Meet Macabéa. You're probably not going to want to be her friend. She's a poor, underfed, unattractive, sickly, and inexperienced nineteen-year-old girl who works and lives in Rio de Janeiro, Brazil.
And now meet your narrator, Rodrigo S.M. He's sophisticated, suave, and super worked up about how in the world he's going to tell this story. So worked up, in fact, that takes him almost as much time to talk about telling it as it does to tell it. But here are the basics:
Macabéa was raised by a mean—we're talking evil-stepmother mean—aunt in the Northeastern part of Brazil. She now lives with four other girls in the slums of Rio de Janeiro. She works as a typist, but it looks like she might not be keeping that job for very long.
Weirdly (at least to the narrator), she seems oblivious to how sad her life is. You could say she takes pleasure in the little things: listening to the Radio Clock, going to the movies once a month, painting her nails bright red, sipping cold coffee before bed, and drinking Coca-Cola, and imagining being like Marilyn Monroe. You know, typical teenager.
Like a typical teenager, she eventually meets her first and only boyfriend, Olímpico. Also like a lot of teenage boyfriends, Olímpico is a thug, a criminal, and basically just a plain jerk. He ignores her, mistreats her, and eventually leaves her for her hot co-worker Glória.

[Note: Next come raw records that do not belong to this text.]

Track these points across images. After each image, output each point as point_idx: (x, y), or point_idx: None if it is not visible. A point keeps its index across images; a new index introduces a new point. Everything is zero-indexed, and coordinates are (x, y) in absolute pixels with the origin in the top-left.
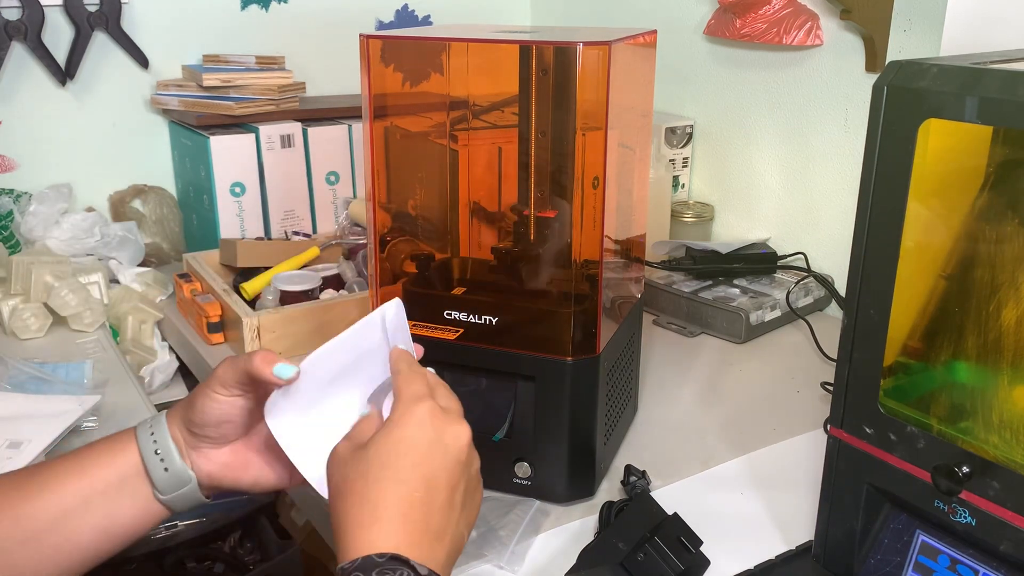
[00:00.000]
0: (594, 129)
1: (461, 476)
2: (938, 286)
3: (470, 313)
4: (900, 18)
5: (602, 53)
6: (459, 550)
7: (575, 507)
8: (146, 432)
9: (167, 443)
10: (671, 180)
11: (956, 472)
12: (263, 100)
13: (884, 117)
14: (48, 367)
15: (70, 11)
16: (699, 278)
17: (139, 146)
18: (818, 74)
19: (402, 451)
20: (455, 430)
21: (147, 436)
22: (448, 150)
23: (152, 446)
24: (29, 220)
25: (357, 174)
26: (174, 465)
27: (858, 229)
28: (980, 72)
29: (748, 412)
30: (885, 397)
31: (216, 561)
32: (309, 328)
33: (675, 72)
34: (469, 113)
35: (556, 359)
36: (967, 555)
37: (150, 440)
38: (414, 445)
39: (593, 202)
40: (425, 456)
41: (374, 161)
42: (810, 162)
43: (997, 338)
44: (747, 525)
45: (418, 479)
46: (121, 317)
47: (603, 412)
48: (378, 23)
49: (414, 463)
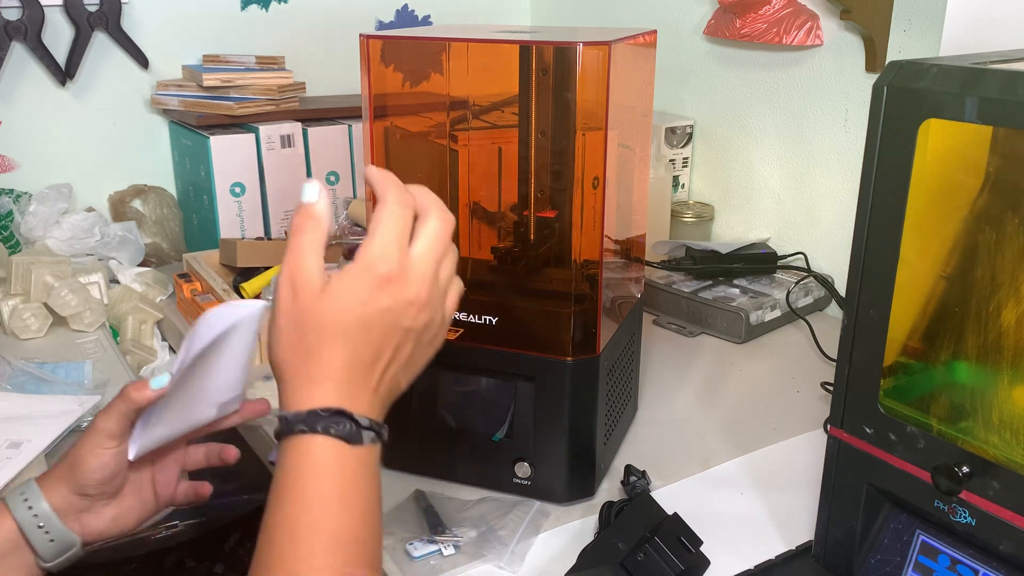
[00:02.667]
0: (594, 129)
1: (408, 338)
2: (938, 286)
3: (470, 313)
4: (900, 18)
5: (602, 53)
6: (395, 397)
7: (575, 507)
8: (19, 503)
9: (47, 512)
10: (671, 180)
11: (956, 472)
12: (263, 100)
13: (884, 117)
14: (48, 367)
15: (70, 11)
16: (699, 278)
17: (139, 146)
18: (818, 74)
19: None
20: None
21: (22, 507)
22: (448, 150)
23: (32, 519)
24: (29, 220)
25: (357, 174)
26: (58, 533)
27: (858, 229)
28: (980, 72)
29: (748, 412)
30: (885, 397)
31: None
32: None
33: (675, 72)
34: (469, 113)
35: (556, 359)
36: (967, 555)
37: (27, 512)
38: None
39: (593, 202)
40: (397, 297)
41: (374, 161)
42: (810, 162)
43: (997, 338)
44: (747, 525)
45: (367, 342)
46: (121, 317)
47: (603, 412)
48: (378, 23)
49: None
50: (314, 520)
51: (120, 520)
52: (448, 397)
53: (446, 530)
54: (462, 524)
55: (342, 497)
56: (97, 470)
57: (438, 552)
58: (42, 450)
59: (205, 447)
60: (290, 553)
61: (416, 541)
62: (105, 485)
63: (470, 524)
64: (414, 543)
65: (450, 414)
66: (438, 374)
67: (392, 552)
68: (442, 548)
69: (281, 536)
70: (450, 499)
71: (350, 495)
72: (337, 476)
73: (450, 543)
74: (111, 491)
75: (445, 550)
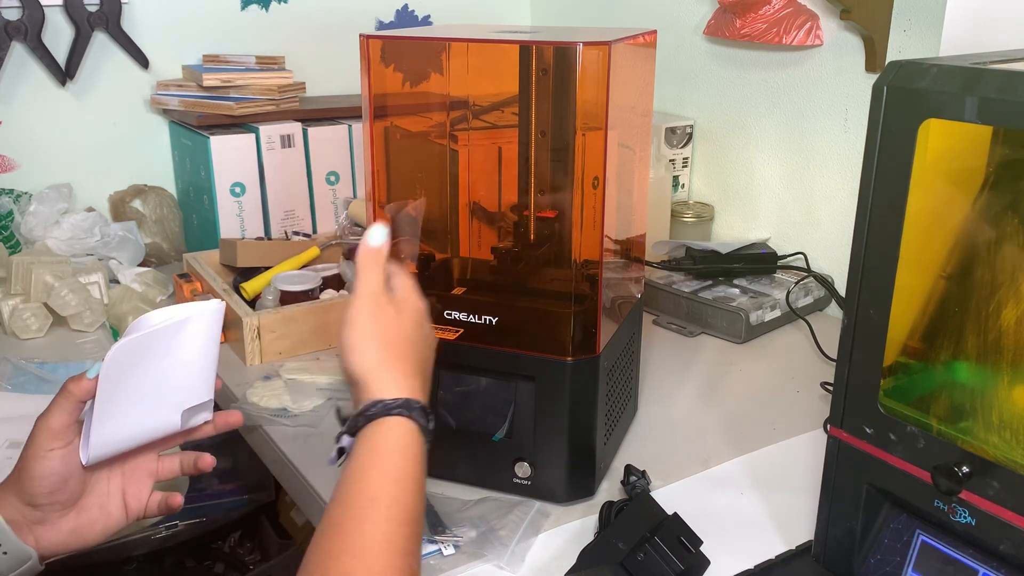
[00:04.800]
0: (594, 129)
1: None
2: (938, 286)
3: (470, 313)
4: (900, 18)
5: (602, 53)
6: None
7: (575, 507)
8: None
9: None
10: (671, 180)
11: (956, 472)
12: (263, 100)
13: (884, 117)
14: (48, 367)
15: (70, 11)
16: (699, 278)
17: (139, 146)
18: (818, 74)
19: (420, 322)
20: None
21: None
22: (448, 150)
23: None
24: (29, 220)
25: (357, 174)
26: (11, 546)
27: (858, 229)
28: (980, 72)
29: (748, 412)
30: (885, 397)
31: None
32: (309, 328)
33: (675, 72)
34: (469, 113)
35: (556, 359)
36: (967, 555)
37: None
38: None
39: (593, 202)
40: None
41: (374, 161)
42: (810, 162)
43: (997, 338)
44: (747, 525)
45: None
46: (121, 317)
47: (603, 412)
48: (378, 23)
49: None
50: (396, 494)
51: (80, 532)
52: (448, 397)
53: (446, 530)
54: (462, 524)
55: (417, 478)
56: (42, 477)
57: (438, 552)
58: None
59: (180, 456)
60: (370, 515)
61: None
62: (55, 494)
63: (470, 524)
64: None
65: (450, 414)
66: (438, 374)
67: None
68: (442, 548)
69: (362, 502)
70: (450, 499)
71: (421, 476)
72: (416, 458)
73: (450, 543)
74: (64, 500)
75: (445, 550)
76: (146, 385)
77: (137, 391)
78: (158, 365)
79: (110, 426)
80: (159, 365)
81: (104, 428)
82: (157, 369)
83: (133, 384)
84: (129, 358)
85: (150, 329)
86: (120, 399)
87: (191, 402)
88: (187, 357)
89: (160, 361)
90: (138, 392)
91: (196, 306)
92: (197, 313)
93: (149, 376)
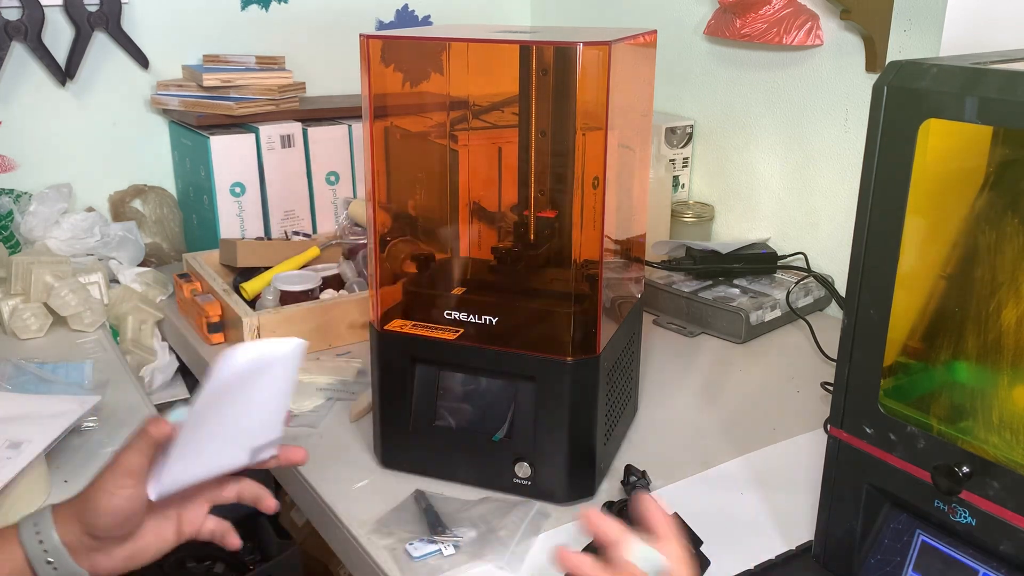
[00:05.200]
0: (594, 129)
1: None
2: (938, 286)
3: (470, 313)
4: (900, 18)
5: (602, 53)
6: None
7: (575, 507)
8: (31, 534)
9: (57, 546)
10: (671, 180)
11: (956, 472)
12: (263, 100)
13: (884, 117)
14: (48, 367)
15: (70, 11)
16: (699, 278)
17: (139, 146)
18: (818, 74)
19: None
20: None
21: (33, 538)
22: (448, 150)
23: (42, 553)
24: (29, 220)
25: (357, 174)
26: (66, 569)
27: (858, 229)
28: (980, 72)
29: (748, 412)
30: (885, 397)
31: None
32: (309, 328)
33: (675, 72)
34: (469, 113)
35: (556, 359)
36: (967, 555)
37: (37, 545)
38: None
39: (593, 202)
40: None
41: (374, 161)
42: (810, 162)
43: (997, 338)
44: (747, 525)
45: None
46: (121, 317)
47: (603, 412)
48: (378, 23)
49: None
50: None
51: (135, 559)
52: (448, 397)
53: (446, 530)
54: (462, 524)
55: None
56: (107, 514)
57: (438, 552)
58: (42, 450)
59: (238, 486)
60: None
61: (416, 541)
62: (116, 529)
63: (470, 524)
64: (414, 543)
65: (450, 414)
66: (438, 374)
67: (392, 552)
68: (442, 548)
69: None
70: (450, 499)
71: None
72: None
73: (450, 543)
74: (123, 535)
75: (445, 550)
76: (224, 426)
77: (214, 432)
78: (238, 407)
79: (183, 464)
80: (239, 407)
81: (177, 466)
82: (237, 411)
83: (212, 426)
84: (214, 404)
85: (236, 371)
86: (195, 442)
87: (262, 440)
88: (265, 397)
89: (240, 404)
90: (215, 433)
91: (280, 345)
92: (282, 355)
93: (228, 418)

Glória feels sort of bad about the whole thing with Olímpico, so she tries to help Macabéa a little by recommending she visit a fortuneteller. Gee, thanks.
Madame Carlota begins Macabéa's reading by telling her how horrible her life has been and currently is. Nice. And then, Madame informs Macabéa that her life is about to take a complete turn-around, which, if you've ever seen a movie, you'll know is about typical for fortunetellers. She's not going to be fired; Olímpico is going to propose; but a rich and loving foreigner named Hans (that's awfully specific) will come into her life and marry her. Naturally, Macabéa eats it up.
Macabéa leaves Madame Carlota's full of bewilderment and wonder. She steps off a curb, and…
A huge yellow Mercedes runs over her. Dude, we did not see that coming.
The novel ends with Macabéa's taking a really long time to die while the narrator reflects on death and existence and on what Macabéa might represent. And there you have it: miserable life, miserable death. Thanks, Clarice.